BRIEF. Update the entries below by changing every "Reading left to right" to "Going from left to right" and leaving all other text unchanged, then write out the full updated entries.

Content starts

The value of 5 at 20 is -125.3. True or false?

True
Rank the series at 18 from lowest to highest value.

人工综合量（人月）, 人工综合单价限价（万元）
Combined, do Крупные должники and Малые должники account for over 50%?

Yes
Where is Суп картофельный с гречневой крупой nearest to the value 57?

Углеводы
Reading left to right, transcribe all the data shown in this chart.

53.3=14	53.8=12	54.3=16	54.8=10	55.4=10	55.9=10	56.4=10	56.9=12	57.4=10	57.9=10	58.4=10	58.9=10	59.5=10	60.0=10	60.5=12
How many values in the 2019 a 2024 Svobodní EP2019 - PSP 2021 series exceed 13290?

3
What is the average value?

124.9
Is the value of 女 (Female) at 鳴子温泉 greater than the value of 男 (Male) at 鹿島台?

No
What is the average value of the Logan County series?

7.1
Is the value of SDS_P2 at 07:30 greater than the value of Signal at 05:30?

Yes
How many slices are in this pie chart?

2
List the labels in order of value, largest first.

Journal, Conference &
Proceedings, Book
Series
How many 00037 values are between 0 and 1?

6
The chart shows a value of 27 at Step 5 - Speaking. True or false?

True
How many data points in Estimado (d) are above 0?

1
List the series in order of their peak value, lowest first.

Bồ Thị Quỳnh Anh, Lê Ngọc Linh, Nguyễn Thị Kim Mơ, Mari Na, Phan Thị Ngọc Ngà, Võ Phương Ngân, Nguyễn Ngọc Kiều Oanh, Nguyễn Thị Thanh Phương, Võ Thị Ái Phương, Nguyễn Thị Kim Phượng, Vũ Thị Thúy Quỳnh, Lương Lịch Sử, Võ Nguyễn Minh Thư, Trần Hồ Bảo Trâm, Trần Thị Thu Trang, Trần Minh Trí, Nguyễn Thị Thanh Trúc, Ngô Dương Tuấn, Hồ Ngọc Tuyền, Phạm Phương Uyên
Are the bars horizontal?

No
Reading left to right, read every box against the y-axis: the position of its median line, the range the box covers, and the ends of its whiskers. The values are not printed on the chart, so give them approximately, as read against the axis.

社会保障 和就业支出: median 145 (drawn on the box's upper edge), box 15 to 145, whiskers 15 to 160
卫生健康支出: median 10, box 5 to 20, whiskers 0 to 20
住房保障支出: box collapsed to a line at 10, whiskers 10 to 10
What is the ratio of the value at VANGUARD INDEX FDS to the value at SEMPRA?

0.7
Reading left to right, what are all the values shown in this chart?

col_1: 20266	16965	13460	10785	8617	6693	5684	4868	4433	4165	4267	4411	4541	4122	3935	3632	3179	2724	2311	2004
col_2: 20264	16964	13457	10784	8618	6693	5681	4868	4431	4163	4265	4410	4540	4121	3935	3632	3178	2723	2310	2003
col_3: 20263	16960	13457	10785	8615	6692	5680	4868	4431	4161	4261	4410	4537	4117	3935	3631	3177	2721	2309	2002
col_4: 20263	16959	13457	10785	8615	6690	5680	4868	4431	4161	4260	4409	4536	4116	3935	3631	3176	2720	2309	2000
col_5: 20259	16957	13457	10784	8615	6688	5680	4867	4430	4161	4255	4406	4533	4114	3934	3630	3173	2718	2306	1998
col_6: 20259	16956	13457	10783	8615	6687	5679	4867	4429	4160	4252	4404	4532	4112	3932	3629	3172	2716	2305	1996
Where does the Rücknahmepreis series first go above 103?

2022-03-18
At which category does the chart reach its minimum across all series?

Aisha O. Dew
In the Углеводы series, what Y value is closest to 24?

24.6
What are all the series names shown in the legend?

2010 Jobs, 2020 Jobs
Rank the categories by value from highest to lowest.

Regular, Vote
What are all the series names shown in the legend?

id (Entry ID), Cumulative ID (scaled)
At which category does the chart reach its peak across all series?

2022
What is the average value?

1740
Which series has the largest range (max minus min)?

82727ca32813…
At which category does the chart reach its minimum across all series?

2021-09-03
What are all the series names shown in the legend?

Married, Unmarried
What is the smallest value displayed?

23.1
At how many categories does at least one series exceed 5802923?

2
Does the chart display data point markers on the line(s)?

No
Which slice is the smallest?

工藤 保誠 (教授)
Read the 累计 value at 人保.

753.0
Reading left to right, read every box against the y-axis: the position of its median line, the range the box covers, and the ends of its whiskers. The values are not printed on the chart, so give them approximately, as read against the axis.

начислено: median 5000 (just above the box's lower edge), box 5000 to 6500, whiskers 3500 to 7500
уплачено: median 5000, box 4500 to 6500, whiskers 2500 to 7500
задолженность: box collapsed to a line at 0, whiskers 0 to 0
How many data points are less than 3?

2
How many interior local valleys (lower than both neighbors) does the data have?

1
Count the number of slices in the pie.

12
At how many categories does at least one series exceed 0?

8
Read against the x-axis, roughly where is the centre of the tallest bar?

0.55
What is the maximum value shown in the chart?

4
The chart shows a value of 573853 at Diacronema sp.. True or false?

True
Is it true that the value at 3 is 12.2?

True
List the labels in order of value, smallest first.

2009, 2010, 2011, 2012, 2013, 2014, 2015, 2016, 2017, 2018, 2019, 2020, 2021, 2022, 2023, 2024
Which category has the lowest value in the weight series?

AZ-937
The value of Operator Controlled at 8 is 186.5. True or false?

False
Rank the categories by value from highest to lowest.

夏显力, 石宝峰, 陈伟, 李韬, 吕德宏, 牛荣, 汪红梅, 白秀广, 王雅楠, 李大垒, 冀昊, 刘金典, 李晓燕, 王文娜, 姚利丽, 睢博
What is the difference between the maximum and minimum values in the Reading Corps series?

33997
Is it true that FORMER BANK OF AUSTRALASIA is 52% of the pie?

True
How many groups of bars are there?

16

Content ends

EXPECTED ANSWER.
The value of 5 at 20 is -125.3. True or false?

True
Rank the series at 18 from lowest to highest value.

人工综合量（人月）, 人工综合单价限价（万元）
Combined, do Крупные должники and Малые должники account for over 50%?

Yes
Where is Суп картофельный с гречневой крупой nearest to the value 57?

Углеводы
Going from left to right, transcribe all the data shown in this chart.

53.3=14	53.8=12	54.3=16	54.8=10	55.4=10	55.9=10	56.4=10	56.9=12	57.4=10	57.9=10	58.4=10	58.9=10	59.5=10	60.0=10	60.5=12
How many values in the 2019 a 2024 Svobodní EP2019 - PSP 2021 series exceed 13290?

3
What is the average value?

124.9
Is the value of 女 (Female) at 鳴子温泉 greater than the value of 男 (Male) at 鹿島台?

No
What is the average value of the Logan County series?

7.1
Is the value of SDS_P2 at 07:30 greater than the value of Signal at 05:30?

Yes
How many slices are in this pie chart?

2
List the labels in order of value, largest first.

Journal, Conference &
Proceedings, Book
Series
How many 00037 values are between 0 and 1?

6
The chart shows a value of 27 at Step 5 - Speaking. True or false?

True
How many data points in Estimado (d) are above 0?

1
List the series in order of their peak value, lowest first.

Bồ Thị Quỳnh Anh, Lê Ngọc Linh, Nguyễn Thị Kim Mơ, Mari Na, Phan Thị Ngọc Ngà, Võ Phương Ngân, Nguyễn Ngọc Kiều Oanh, Nguyễn Thị Thanh Phương, Võ Thị Ái Phương, Nguyễn Thị Kim Phượng, Vũ Thị Thúy Quỳnh, Lương Lịch Sử, Võ Nguyễn Minh Thư, Trần Hồ Bảo Trâm, Trần Thị Thu Trang, Trần Minh Trí, Nguyễn Thị Thanh Trúc, Ngô Dương Tuấn, Hồ Ngọc Tuyền, Phạm Phương Uyên
Are the bars horizontal?

No
Going from left to right, read every box against the y-axis: the position of its median line, the range the box covers, and the ends of its whiskers. The values are not printed on the chart, so give them approximately, as read against the axis.

社会保障 和就业支出: median 145 (drawn on the box's upper edge), box 15 to 145, whiskers 15 to 160
卫生健康支出: median 10, box 5 to 20, whiskers 0 to 20
住房保障支出: box collapsed to a line at 10, whiskers 10 to 10
What is the ratio of the value at VANGUARD INDEX FDS to the value at SEMPRA?

0.7
Going from left to right, what are all the values shown in this chart?

col_1: 20266	16965	13460	10785	8617	6693	5684	4868	4433	4165	4267	4411	4541	4122	3935	3632	3179	2724	2311	2004
col_2: 20264	16964	13457	10784	8618	6693	5681	4868	4431	4163	4265	4410	4540	4121	3935	3632	3178	2723	2310	2003
col_3: 20263	16960	13457	10785	8615	6692	5680	4868	4431	4161	4261	4410	4537	4117	3935	3631	3177	2721	2309	2002
col_4: 20263	16959	13457	10785	8615	6690	5680	4868	4431	4161	4260	4409	4536	4116	3935	3631	3176	2720	2309	2000
col_5: 20259	16957	13457	10784	8615	6688	5680	4867	4430	4161	4255	4406	4533	4114	3934	3630	3173	2718	2306	1998
col_6: 20259	16956	13457	10783	8615	6687	5679	4867	4429	4160	4252	4404	4532	4112	3932	3629	3172	2716	2305	1996
Where does the Rücknahmepreis series first go above 103?

2022-03-18
At which category does the chart reach its minimum across all series?

Aisha O. Dew
In the Углеводы series, what Y value is closest to 24?

24.6
What are all the series names shown in the legend?

2010 Jobs, 2020 Jobs
Rank the categories by value from highest to lowest.

Regular, Vote
What are all the series names shown in the legend?

id (Entry ID), Cumulative ID (scaled)
At which category does the chart reach its peak across all series?

2022
What is the average value?

1740
Which series has the largest range (max minus min)?

82727ca32813…
At which category does the chart reach its minimum across all series?

2021-09-03
What are all the series names shown in the legend?

Married, Unmarried
What is the smallest value displayed?

23.1
At how many categories does at least one series exceed 5802923?

2
Does the chart display data point markers on the line(s)?

No
Which slice is the smallest?

工藤 保誠 (教授)
Read the 累计 value at 人保.

753.0
Going from left to right, read every box against the y-axis: the position of its median line, the range the box covers, and the ends of its whiskers. The values are not printed on the chart, so give them approximately, as read against the axis.

начислено: median 5000 (just above the box's lower edge), box 5000 to 6500, whiskers 3500 to 7500
уплачено: median 5000, box 4500 to 6500, whiskers 2500 to 7500
задолженность: box collapsed to a line at 0, whiskers 0 to 0
How many data points are less than 3?

2
How many interior local valleys (lower than both neighbors) does the data have?

1
Count the number of slices in the pie.

12
At how many categories does at least one series exceed 0?

8
Read against the x-axis, roughly where is the centre of the tallest bar?

0.55
What is the maximum value shown in the chart?

4
The chart shows a value of 573853 at Diacronema sp.. True or false?

True
Is it true that the value at 3 is 12.2?

True
List the labels in order of value, smallest first.

2009, 2010, 2011, 2012, 2013, 2014, 2015, 2016, 2017, 2018, 2019, 2020, 2021, 2022, 2023, 2024
Which category has the lowest value in the weight series?

AZ-937
The value of Operator Controlled at 8 is 186.5. True or false?

False
Rank the categories by value from highest to lowest.

夏显力, 石宝峰, 陈伟, 李韬, 吕德宏, 牛荣, 汪红梅, 白秀广, 王雅楠, 李大垒, 冀昊, 刘金典, 李晓燕, 王文娜, 姚利丽, 睢博
What is the difference between the maximum and minimum values in the Reading Corps series?

33997
Is it true that FORMER BANK OF AUSTRALASIA is 52% of the pie?

True
How many groups of bars are there?

16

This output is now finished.